Problem requirements | Among the entries below, please show each line that carries the word "tail".

** Data under study follows **

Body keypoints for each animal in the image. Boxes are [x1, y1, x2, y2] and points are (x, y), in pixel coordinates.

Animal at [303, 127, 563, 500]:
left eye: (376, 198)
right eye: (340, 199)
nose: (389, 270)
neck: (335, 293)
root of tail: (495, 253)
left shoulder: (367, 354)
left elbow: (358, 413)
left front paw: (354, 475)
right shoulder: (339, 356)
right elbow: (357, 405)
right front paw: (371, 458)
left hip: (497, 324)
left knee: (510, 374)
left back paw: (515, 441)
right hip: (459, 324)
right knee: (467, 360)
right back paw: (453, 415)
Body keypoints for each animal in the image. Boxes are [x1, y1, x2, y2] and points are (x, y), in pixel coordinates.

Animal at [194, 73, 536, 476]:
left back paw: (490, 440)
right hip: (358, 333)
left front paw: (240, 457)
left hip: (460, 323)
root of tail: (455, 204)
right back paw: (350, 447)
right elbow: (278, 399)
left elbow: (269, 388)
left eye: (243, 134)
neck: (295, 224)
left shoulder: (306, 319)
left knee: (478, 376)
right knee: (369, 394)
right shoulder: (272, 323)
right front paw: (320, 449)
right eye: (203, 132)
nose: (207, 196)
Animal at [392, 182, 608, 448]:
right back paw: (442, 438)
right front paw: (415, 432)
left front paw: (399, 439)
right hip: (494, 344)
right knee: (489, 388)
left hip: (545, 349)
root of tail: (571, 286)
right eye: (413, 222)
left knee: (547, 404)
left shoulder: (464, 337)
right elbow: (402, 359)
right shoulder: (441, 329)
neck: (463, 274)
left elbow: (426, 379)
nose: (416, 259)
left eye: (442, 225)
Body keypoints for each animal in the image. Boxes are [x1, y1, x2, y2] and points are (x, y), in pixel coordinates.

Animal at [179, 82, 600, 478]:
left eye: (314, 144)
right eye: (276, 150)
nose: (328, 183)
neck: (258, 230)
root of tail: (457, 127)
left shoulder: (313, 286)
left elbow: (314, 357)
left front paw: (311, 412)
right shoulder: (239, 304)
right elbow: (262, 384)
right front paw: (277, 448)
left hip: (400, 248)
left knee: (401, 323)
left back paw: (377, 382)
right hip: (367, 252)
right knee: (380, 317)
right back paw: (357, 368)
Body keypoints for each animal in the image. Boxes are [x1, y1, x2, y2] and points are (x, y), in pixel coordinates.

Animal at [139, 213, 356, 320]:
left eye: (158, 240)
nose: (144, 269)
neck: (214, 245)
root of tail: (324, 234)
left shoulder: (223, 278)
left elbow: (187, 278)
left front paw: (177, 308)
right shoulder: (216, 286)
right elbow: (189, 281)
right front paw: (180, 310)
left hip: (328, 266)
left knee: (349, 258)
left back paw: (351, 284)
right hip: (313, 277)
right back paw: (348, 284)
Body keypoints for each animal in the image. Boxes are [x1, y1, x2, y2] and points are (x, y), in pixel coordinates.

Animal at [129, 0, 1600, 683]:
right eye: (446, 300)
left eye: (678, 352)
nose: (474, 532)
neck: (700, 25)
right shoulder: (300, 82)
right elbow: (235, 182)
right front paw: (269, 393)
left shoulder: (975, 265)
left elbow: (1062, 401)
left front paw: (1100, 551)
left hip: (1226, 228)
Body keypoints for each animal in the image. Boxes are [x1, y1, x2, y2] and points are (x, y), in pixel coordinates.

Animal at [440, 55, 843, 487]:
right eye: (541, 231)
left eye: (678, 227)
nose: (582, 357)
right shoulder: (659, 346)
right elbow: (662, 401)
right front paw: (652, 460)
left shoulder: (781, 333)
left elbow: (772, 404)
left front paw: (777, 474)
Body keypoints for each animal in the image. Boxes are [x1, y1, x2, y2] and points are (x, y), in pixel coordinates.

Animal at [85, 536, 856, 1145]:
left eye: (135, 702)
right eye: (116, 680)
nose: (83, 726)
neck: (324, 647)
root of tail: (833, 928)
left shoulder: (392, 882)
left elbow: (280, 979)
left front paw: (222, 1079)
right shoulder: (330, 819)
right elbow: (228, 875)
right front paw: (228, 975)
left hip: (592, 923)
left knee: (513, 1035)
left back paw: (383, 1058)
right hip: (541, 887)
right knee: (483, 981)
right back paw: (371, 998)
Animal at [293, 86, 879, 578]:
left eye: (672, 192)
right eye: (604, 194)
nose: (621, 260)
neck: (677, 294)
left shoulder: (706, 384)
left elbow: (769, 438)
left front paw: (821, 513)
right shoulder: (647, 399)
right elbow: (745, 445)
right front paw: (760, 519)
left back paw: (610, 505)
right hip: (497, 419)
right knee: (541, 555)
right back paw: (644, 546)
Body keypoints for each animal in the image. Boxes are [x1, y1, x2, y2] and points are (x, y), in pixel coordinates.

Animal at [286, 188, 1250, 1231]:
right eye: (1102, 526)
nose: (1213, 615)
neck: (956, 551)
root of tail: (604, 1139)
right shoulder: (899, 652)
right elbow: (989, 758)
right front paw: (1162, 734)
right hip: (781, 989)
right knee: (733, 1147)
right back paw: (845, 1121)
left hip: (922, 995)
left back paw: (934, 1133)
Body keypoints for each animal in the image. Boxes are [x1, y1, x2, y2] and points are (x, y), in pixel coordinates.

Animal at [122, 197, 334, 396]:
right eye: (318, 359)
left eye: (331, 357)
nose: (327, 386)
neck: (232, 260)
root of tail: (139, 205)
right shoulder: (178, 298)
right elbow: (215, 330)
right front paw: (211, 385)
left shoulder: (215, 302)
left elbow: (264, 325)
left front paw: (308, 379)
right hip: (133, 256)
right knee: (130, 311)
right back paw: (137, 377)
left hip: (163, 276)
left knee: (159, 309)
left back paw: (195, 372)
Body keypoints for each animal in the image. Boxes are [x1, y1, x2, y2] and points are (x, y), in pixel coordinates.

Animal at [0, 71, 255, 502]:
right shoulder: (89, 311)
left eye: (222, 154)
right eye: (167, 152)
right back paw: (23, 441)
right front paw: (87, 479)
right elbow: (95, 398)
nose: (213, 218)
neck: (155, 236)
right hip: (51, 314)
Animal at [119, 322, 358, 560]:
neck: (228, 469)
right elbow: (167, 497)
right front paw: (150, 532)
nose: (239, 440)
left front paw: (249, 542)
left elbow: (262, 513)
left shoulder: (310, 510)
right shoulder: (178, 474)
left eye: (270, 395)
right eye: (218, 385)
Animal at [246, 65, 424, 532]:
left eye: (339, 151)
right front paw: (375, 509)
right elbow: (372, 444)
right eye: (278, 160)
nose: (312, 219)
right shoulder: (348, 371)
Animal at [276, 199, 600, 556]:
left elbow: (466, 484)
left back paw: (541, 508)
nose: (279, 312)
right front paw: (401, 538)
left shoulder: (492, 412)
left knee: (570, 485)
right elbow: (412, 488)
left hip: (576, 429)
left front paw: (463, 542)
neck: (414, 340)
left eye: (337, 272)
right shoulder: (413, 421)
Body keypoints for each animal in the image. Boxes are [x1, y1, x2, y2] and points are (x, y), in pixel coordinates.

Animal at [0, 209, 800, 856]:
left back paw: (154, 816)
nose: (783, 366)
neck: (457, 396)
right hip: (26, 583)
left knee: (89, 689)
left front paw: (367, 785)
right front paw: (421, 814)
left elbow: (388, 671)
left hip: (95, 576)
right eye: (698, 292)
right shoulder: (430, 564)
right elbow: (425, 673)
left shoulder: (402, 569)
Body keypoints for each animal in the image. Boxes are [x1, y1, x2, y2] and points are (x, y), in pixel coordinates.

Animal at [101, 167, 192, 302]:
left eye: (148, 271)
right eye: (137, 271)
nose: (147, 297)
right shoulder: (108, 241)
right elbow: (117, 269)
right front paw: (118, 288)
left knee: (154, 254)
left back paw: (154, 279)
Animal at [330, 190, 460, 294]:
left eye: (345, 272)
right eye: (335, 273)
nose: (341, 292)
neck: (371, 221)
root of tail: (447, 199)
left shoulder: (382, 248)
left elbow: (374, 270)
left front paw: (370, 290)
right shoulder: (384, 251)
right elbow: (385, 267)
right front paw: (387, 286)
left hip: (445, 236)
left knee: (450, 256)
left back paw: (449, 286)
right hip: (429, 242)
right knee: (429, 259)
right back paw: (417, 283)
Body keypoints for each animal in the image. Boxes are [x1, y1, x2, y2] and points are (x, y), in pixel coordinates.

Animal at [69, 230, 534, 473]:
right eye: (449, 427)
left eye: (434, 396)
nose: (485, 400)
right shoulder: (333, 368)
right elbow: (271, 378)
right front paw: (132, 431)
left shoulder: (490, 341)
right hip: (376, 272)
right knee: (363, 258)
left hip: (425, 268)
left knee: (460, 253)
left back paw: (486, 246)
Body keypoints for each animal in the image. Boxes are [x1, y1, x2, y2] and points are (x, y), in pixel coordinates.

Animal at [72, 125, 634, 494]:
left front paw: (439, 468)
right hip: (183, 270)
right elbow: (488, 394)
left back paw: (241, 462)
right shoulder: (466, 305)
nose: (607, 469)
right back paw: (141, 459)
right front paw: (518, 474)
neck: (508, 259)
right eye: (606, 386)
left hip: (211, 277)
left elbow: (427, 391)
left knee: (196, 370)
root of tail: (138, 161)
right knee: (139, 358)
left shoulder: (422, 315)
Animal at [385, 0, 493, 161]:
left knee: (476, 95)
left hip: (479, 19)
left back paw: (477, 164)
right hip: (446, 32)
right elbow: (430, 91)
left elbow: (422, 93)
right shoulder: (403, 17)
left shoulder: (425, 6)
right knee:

** End of Data under study **

Result for this task |
root of tail: (495, 253)
root of tail: (455, 204)
root of tail: (571, 286)
root of tail: (457, 127)
root of tail: (324, 234)
root of tail: (833, 928)
root of tail: (604, 1139)
root of tail: (139, 205)
root of tail: (447, 199)
root of tail: (138, 161)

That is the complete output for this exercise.